Changes in Media Consumption
The penetration of digital TV and broadcast Internet in homes around the world has drastically increased over the recent past, and will continue to rise. However, traditional radio and TV will still hold value in 2020: BCG estimates that traditional media will hold 60% of viewership across all target sections, and more than 80% of viewership among people aged 50 and more. But overall viewership of linear TV will continue to face a steady decline.
The digital migration will be driven by two factors-
The porting effect – Studies demonstrate that as viewers age, they continue to stay loyal to the media they grew up with. For example, older viewers prefer to stick to TV sets and print newspapers, despite the variety of options available now.
The market effect – This factor is driven by technological advancement. The most powerful impact has been caused by improved broadband infrastructure, which brings high-speed Internet to more and more homes at affordable rates. Such advancements pave way for new forms of media and form an ecosystem with them.
The shift of consumers towards non-linear media poses a huge challenge for the traditional PSBs. The investment required to pose significant competition to digital players for popular programming is rising. But due to very limited public support, PSBs do not have many options to shoot up their revenues.
The primary issue is that of scale. The digital entrants have a strong global reach, sophisticated technologies, considerable expertise, and a treasure of consumer data gathered over years to better target consumers. Even the largest PSBs cannot match up to this level of competition.
Public funding for PSBs around the world has either stagnated or decreased. PSBs would also not be able to sharply increase licensing fees for their content, due to their historical mandates. Moreover, viewers can now receive any kind of content they want at any time through private channels and the Internet.
Overall advertising revenues are slightly increasing in line with the GDP. However, a sharp increase in advertising is very difficult to achieve for most PSBs. Even if advertising rules are loosened, PSBs would have to fight for a substantial share in a brutal and sluggish market.
The existing regulatory structure restrict the kinds of programming that PSBs can provide, and also their advertising avenues. PSBs may also face legal constraints on their ability to offer online content. The regulatory constraints on advertising vary substantially from country to country.

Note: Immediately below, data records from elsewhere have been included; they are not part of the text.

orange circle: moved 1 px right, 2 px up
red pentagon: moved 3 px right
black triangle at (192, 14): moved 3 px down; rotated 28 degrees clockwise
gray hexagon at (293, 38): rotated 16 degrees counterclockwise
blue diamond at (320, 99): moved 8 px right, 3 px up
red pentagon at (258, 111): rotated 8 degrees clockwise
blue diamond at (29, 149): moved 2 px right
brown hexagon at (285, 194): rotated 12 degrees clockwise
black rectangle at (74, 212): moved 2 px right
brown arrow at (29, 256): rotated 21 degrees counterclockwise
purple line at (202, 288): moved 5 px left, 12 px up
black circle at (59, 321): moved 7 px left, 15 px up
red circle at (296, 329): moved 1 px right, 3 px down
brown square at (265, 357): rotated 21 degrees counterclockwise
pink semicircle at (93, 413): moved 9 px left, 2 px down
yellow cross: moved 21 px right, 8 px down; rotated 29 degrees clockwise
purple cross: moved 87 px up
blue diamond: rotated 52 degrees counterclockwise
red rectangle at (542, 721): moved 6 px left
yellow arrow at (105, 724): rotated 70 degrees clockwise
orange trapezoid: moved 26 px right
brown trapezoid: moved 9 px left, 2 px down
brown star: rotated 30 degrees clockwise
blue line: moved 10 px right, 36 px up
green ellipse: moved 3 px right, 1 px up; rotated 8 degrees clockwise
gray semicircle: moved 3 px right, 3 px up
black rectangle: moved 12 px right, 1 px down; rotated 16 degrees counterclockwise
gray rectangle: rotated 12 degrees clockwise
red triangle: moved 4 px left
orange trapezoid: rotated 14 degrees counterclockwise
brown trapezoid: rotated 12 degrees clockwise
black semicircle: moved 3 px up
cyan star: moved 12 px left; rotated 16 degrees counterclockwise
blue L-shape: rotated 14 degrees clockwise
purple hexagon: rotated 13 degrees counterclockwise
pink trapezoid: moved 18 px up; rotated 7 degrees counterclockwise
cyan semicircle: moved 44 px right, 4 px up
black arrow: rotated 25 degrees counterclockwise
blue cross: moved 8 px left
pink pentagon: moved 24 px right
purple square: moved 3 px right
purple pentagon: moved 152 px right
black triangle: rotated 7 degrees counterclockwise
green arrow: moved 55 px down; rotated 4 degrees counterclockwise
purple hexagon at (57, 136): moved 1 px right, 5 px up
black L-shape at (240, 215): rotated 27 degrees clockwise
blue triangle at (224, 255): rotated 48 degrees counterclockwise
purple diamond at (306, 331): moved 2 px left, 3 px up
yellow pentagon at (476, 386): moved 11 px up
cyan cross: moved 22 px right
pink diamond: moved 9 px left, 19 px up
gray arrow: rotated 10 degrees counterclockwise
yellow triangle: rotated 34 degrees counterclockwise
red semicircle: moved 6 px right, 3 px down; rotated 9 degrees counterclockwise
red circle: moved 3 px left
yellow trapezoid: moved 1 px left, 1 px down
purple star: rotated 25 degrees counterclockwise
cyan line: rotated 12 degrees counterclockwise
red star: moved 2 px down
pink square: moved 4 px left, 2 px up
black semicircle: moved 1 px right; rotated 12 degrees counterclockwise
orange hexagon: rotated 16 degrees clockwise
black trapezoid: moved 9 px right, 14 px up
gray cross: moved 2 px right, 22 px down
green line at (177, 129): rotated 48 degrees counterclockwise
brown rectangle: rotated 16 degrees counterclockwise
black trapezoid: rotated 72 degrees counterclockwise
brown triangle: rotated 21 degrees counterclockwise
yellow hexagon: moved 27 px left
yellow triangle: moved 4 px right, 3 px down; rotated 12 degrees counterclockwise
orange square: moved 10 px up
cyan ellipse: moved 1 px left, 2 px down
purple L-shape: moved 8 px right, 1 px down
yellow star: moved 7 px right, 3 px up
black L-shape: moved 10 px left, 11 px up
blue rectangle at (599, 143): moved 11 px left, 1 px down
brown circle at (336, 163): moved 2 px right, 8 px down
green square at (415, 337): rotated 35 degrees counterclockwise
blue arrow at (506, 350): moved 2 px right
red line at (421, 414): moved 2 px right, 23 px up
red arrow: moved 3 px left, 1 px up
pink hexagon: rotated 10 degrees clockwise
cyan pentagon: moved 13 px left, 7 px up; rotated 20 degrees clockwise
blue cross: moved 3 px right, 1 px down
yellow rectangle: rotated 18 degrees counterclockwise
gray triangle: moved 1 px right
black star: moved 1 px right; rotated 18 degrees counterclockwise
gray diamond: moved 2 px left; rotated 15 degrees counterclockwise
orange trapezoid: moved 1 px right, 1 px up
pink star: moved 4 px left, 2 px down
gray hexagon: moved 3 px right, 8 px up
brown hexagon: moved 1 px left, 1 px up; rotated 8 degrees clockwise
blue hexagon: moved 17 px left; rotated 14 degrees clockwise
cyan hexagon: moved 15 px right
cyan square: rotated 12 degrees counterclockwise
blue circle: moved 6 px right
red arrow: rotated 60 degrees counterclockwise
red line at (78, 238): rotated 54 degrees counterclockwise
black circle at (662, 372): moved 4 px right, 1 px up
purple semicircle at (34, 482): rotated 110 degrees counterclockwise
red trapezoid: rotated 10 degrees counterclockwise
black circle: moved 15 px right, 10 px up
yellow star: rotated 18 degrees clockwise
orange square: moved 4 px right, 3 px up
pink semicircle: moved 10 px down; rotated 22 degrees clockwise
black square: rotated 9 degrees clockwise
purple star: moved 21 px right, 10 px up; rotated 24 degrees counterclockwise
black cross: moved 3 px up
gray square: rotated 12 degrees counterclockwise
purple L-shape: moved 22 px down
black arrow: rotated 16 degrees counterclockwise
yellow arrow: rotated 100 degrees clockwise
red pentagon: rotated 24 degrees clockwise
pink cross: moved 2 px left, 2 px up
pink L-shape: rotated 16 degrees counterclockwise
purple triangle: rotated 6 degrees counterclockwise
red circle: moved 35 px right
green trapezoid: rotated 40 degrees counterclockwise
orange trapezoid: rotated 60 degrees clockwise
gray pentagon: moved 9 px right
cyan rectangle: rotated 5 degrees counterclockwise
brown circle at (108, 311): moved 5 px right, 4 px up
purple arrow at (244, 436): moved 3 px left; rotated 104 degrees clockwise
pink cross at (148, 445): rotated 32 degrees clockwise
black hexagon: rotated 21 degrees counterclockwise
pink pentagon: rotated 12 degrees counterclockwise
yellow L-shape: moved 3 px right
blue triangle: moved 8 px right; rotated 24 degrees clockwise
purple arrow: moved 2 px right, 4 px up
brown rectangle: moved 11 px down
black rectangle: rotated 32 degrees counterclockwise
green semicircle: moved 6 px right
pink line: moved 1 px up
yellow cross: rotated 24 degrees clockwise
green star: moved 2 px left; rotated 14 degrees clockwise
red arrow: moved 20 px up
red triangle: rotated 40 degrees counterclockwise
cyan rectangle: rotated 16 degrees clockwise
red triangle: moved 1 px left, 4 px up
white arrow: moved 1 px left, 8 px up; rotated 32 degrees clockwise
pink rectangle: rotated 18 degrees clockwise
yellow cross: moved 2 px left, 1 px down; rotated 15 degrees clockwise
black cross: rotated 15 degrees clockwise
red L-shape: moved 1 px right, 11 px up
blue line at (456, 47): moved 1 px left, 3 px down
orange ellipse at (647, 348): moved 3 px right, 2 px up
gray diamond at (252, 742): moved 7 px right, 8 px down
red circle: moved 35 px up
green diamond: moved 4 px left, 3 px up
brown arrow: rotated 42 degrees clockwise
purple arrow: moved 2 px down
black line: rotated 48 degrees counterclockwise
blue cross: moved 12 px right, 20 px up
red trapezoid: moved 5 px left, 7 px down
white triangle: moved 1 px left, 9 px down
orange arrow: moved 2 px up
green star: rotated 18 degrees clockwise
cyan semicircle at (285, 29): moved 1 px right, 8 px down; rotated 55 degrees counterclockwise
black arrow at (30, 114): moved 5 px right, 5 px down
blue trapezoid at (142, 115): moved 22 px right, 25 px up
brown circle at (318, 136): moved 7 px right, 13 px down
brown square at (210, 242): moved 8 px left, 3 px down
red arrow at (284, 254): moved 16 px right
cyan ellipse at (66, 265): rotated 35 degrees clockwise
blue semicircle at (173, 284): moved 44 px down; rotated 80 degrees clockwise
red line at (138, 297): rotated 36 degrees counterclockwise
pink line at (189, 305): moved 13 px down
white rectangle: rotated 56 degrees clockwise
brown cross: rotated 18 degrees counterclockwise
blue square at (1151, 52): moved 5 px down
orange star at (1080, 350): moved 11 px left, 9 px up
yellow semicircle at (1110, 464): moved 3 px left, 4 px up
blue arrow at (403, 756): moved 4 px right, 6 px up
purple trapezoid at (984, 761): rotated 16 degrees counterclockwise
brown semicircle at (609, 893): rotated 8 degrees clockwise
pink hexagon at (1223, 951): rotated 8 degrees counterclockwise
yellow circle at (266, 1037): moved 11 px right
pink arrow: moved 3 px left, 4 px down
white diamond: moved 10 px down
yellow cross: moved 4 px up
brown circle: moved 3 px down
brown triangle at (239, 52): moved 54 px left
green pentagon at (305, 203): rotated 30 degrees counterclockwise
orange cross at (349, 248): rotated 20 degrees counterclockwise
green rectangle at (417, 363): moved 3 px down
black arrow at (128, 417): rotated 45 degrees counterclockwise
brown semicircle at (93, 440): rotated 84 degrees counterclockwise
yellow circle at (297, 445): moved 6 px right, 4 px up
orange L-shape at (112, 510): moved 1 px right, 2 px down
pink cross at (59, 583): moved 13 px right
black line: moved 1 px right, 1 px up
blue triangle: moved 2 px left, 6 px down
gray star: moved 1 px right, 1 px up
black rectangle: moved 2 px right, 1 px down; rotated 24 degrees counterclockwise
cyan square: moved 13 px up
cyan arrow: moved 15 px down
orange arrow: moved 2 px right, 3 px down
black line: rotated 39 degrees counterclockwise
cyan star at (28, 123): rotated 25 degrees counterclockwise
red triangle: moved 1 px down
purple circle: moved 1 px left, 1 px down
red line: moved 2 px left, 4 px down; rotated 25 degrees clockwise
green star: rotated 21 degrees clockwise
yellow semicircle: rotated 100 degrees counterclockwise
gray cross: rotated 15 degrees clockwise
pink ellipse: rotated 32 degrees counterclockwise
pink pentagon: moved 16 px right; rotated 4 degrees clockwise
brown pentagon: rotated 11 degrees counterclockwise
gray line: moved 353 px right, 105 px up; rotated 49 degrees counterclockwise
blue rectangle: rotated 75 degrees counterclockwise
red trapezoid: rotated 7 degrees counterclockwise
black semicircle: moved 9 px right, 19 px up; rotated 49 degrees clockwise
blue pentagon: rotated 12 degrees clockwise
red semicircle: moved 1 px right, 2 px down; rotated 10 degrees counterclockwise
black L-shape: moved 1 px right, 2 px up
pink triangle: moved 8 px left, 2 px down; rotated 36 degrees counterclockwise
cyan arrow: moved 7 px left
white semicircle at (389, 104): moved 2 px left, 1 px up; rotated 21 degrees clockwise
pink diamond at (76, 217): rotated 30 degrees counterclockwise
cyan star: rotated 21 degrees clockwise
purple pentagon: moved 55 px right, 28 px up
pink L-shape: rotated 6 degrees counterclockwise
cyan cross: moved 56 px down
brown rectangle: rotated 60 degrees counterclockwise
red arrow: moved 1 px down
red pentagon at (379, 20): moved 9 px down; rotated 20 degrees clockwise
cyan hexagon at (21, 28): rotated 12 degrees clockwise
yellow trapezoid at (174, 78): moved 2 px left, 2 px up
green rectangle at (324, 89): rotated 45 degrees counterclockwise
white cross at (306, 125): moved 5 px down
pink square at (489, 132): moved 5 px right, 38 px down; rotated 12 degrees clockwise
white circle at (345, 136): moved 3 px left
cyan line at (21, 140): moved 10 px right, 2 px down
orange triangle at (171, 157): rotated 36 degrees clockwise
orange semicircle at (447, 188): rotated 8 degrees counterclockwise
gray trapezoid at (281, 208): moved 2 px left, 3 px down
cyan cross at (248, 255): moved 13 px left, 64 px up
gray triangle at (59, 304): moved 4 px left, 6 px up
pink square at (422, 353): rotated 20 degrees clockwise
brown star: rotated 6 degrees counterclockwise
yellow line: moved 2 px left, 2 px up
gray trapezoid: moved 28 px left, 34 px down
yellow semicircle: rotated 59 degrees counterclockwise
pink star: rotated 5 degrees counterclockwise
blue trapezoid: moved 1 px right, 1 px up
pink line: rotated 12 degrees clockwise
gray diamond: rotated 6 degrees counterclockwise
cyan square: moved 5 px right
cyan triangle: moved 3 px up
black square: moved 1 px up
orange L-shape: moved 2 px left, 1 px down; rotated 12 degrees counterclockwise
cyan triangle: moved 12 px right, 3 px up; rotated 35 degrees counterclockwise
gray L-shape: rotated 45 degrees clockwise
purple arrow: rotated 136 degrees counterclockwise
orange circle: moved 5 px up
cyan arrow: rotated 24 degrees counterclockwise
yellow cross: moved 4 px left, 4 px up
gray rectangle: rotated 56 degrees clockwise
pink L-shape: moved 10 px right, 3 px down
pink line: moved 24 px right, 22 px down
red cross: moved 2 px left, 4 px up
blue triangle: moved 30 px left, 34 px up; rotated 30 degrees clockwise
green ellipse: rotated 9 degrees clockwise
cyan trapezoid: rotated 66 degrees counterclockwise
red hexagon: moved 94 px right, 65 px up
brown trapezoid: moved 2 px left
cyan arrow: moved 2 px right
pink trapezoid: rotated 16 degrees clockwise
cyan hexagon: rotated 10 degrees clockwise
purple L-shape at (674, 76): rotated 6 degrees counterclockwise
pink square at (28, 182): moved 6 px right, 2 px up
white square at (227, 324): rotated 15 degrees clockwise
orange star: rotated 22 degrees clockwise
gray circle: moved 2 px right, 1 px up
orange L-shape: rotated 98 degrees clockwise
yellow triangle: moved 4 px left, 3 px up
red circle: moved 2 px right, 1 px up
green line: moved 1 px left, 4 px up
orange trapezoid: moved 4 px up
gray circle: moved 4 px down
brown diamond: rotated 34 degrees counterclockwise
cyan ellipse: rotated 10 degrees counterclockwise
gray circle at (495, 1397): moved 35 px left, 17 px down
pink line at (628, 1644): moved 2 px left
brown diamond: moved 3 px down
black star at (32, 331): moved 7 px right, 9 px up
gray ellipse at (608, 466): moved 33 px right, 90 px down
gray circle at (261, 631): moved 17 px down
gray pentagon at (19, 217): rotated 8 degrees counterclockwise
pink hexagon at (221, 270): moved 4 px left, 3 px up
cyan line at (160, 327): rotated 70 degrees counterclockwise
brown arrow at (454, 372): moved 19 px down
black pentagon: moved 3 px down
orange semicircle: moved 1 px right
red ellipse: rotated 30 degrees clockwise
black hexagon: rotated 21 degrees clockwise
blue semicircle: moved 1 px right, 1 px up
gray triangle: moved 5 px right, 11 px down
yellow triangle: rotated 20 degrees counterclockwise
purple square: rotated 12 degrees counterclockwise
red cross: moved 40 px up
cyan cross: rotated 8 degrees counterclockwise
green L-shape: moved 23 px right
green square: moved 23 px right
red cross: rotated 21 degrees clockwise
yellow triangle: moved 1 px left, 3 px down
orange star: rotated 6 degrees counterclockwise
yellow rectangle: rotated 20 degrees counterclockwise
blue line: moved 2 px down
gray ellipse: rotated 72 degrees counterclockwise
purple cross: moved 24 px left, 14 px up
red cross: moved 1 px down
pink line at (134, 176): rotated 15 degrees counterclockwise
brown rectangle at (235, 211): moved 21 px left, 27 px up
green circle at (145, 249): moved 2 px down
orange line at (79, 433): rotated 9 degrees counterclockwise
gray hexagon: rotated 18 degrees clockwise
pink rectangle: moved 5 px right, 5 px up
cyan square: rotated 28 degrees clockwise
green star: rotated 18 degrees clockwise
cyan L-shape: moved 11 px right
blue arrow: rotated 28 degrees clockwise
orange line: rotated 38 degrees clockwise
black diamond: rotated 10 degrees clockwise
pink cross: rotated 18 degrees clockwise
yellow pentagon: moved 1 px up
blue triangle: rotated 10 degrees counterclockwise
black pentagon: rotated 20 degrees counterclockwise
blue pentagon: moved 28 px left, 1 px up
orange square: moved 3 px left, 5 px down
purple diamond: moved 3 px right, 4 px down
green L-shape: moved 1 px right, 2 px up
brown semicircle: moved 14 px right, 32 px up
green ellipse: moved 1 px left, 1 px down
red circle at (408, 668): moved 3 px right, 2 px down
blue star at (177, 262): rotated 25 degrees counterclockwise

For example-
· The BBC cannot air radio or TV advertisements in the UK. It can run only limited online advertisements on mobile apps and on international websites.
· ARD of Germany is allowed to air commercial advertisements on TV, but with a maximum ad time of 20 minutes before 8pm Monday through Saturday. The PSB may not run online advertisements.
A Strategy for Cross-Media Success
To stay relevant in today’s disruptive world, PSBs need to build a comprehensive platform and content strategy. New structures are needed to ensure that this strategy is effectively fulfilled on a financially sustainable basis. To catch up with the incumbents of digital media, PSBs must accelerate their pace of digital growth. They must also stay up to date with digital technology and service trends. To achieve this, BCG proposes that PSBs adopt a new system for measuring consumption of media content and define their content portfolios.
It is important for broadcasters to have an understanding of how their different target viewers segmented by suitable demographics consume media throughout the day across genres and channels. BCG defines a new metric called media touchpoint as contact with any media platform during a 30-minute duration.
Measuring media touchpoints gives a clear idea of how media are consumed across different platforms. It can also track parallel usage – for example, if a viewer watches a 2 hour movie on TV and spends 2 minutes browsing the internet on an iPad, his/her actions would amount to a total of 4 TV touchpoints and 1 mobile tablet touchpoint. These data points can add substantial weightage and detail to information captured from the existing metrics.
By developing an exhaustive touchpoint-tracking system, PSBs can generate insights into what makes content relevant to target consumers. This metric can also be extended to add new features that could help gain more information on the media consumption patterns and preferences.
Fine-Tuning the Content Portfolio
Once a thorough understanding of the consumption behaviors of different target groups is obtained, PSBs need to aggressively restructure and refine their content portfolios to cater to those target groups.
· Relevance and Reach: It is important to differentiate the programming that is relevant to the masses from the programming that is relevant to specific target groups. A PSB must decide whether to lead or follow in each content genre.
· Genre Economics: PSBs can make better decisions by implementing genre economics, which is the cost-benefit analysis for each genre and subgenre. By combining genre economics with the media touchpoint approach, PSBs can estimate the amount of investment needed in different genres.
Building Cross-Media Capabilities and Structures
PSBs need to break down the borders separating the different media platforms – radio, print, TV and online. Each of these platforms must be integrated across the organization. This implied that PSBs need to build cross-media capabilities in everything from market research and advertising to technology, innovation and human resources.
Making Funding Sustainable
All the challenges mentioned essentially require a strong and sustainable financing model. Increasing public funding may not be a feasible option in all countries, but PSBs can achieve significant cost savings by transforming their organizations and adopting an analytical approach to investments. PSBs also need to look beyond revenues that are generated from pure programming and explore new opportunities such as online gaming, second-screen offerings and video-on-demand services.